January 8, 2010

 

CBOT Soy Outlook on Friday: Seen lower on lingering China demand fears

 

 

Soybean futures at the Chicago Board of Trade are seen starting Friday's day session lower, pressured by lingering fears of slowing China demand.

 

CBOT soybean futures are seen starting 4 cents to 6 cents lower. In overnight trade, January soybeans were 5 3/4 cents lower at US$10.12, and March soybeans were 7 1/2 cents lower at US$10.18 1/2.

 

Follow-through selling from Thursday's losses amid concerns policy changes in China could damp Chinese soybean buying interest continues to place a bearish cloud over the market, a CBOT floor analyst said.

 

China's appetite for soybeans has been, and continues to be, the underpinning feature for U.S. soybean exports.

 

Rising South American production forecasts amid favorable weather conditions for developing crops is seen weighing on prices as well.

 

However, a drop in the U.S. dollar following a weaker-than-forecast report on December U.S. non-farm payrolls may provide some outside support to temper selling interest, analysts said.

 

Gold and silver futures have both rebounded from overnight losses, but crude oil futures have extended declines after the unexpected economic news.

 

Meanwhile, end-of-the-week short-covering as well as positioning ahead of anticipated index fund rebalancing buying and next week's crop reports are expected to lend support to prices during the session.

 

U.S. Department of Agriculture will release its final 2009 production forecast, supply and demand revisions and quarterly stocks reports Tuesday, 8:30 a.m.

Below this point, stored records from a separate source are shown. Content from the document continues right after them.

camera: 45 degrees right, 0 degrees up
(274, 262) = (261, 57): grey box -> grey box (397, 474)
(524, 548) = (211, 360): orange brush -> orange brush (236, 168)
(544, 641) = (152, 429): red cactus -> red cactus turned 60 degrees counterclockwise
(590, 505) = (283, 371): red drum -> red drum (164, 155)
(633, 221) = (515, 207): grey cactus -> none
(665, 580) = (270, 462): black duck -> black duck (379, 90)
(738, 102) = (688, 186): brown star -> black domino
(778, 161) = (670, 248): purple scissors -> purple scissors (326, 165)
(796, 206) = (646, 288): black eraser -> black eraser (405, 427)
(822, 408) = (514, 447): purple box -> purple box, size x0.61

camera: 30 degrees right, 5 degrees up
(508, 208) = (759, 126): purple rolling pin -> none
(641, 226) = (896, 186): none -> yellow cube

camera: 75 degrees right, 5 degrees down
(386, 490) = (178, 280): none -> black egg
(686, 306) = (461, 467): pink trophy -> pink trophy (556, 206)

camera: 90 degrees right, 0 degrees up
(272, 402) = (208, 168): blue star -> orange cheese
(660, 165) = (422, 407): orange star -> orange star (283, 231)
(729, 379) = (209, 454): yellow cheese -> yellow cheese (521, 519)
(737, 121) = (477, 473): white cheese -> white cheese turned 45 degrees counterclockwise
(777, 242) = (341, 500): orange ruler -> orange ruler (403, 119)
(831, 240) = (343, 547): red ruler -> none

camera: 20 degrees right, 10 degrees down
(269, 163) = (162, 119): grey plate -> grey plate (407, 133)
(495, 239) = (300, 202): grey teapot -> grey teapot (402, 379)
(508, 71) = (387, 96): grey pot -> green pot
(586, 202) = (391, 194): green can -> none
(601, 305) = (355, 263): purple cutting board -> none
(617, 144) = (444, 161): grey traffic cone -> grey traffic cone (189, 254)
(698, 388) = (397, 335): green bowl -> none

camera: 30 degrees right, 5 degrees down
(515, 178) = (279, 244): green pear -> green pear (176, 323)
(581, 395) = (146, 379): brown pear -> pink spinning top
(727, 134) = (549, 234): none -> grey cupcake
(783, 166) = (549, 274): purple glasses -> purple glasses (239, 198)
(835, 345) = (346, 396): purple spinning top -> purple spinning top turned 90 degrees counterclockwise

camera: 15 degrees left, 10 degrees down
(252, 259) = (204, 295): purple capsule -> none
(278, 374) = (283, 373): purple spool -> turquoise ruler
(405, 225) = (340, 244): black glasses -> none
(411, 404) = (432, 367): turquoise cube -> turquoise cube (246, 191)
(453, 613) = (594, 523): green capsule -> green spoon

EST.

 

A technical analyst said the next upside technical objective for March soybeans is pushing and closing prices above solid technical resistance at the December high of US$10.84. The next downside price objective is pushing and closing prices below major psychological support at US$10.00.

 

In overseas markets, China's soybean futures traded on the Dalian Commodity Exchange settled lower Friday, extending Thursday's fall, after funds left the market amid expectations of a downward correction. The September 2010 soybean contract settled RMB90, or 2.2%, lower at RMB4,000 a metric tonne.

 

Cash soybean prices in China's major producing areas were mostly stable following the New Year holiday, supported by government purchases.

 

Meanwhile, China's soybean imports in December are likely to have reached an all-time high above 5 million metric tonnes, according to a report by the Ministry of Commerce Friday. The country imported 3.3 million tonnes of soybeans in December 2008.

 

Crude palm oil futures on Malaysia's derivatives exchange fell for the second consecutive day in choppy trade Friday as weaker crude oil prices dragged other commodities lower. The March contract on the Bursa Malaysia Derivatives ended MYR4 lower at MYR2,626 a metric tonne.